*** Page excerpt ***

ReadySnaps - Wilson, N.C.

June 21, 2012
Wilson, NC
Partnership overcomes old data dilemma to create a community’s first comprehensive database of services.

Youth and Adult Leaders Team Up to Map Youth Supports

Wilson, N.C. – It seemed like a simple request: As part of a community-wide mission to get all young people ready by 21, leaders in Wilson County asked for a list of supports available for youth and families.

What they found was a hodgepodge of lists that were out of date, incomplete and overlapping.  A crucial plan to build a map of local services for young people was headed for a plodding start because of a database nightmare.

Then someone pointed to the kids in the room. This week several local teens started turning the mess of files into a single database, working in partnership with adult leaders who know how to get things moving.

The result will be something every community wants: “I am told that this is the first time that an up-to-date, accurate and complete listing of service providers for the county will be available to all agencies,” says Thomas Curran, executive director of Wilson 20/20 Community Vision, Inc., the organization behind the survey project.

*** End of Page excerpt ***
*** Data extract ***

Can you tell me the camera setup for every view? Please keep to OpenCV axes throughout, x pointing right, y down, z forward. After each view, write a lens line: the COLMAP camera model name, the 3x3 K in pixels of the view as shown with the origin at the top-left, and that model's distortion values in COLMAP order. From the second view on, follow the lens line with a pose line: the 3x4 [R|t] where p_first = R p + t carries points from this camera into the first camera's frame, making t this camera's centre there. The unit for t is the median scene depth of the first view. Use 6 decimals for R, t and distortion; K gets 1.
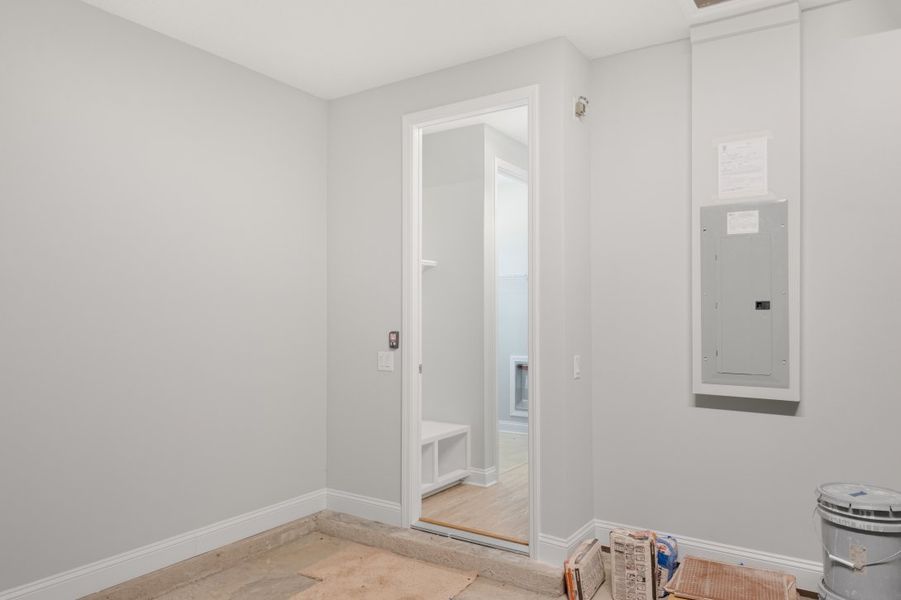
lens RADIAL K [[611.6, 0, 450.5], [0, 611.6, 300.0], [0, 0, 1]] dist [0.000020, -0.000186]
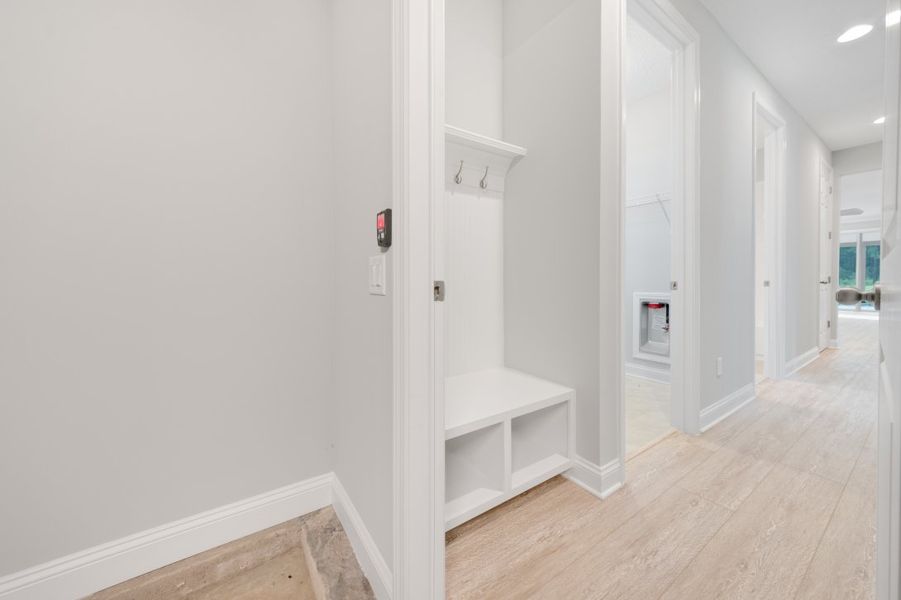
lens RADIAL K [[325.4, 0, 446.1], [0, 325.4, 279.7], [0, 0, 1]] dist [0.001057, -0.000026]
pose [[0.922549, 0.003835, -0.385862, 0.039557], [0.008738, 0.999487, 0.030827, 0.080484], [0.385782, -0.031811, 0.922042, 0.650769]]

*** End of Data extract ***

> [Try it] Carry on the article about the Wilson County youth services database, picking up after its last sentence. The lines that come next are separate material and have no connection to the article.

> [Response area]
Wilson 20/20 is a partnership of businesses, government, education and nonprofits whose goals include ensuring that all local young people are prepared for careers. The group’s Education Workforce Council realized that to do that, it needed a comprehensive picture of the supports available to youth and families throughout the county. The council asked the Forum for Youth Investment to help create and carry out a customized survey of supports and to analyze the results, which the Forum does through its Ready by 21 services.

Building a New Database
The process got underway last week, when leaders from Wilson 20/20 and other community organizations, along with young people from the Wilson Youth Council and the local Boys & Girls Club, gathered to design the survey. They discussed the survey’s goals, questions and processes, and what steps they might take based on the findings. They wanted to know such things as which programs served which groups of youth, with what services, when and where.

When the survey design team sat down to identify programs to target, they saw that the county didn’t have a comprehensive list of existing programs. Instead, they found numerous lists that were old, full of gaps, overlapping and in different formats. Others remained hard to find. The team shuddered at the labor-intensive prospect of finding and aligning all the lists, and verifying the information about (and even the existence of) each program on those lists.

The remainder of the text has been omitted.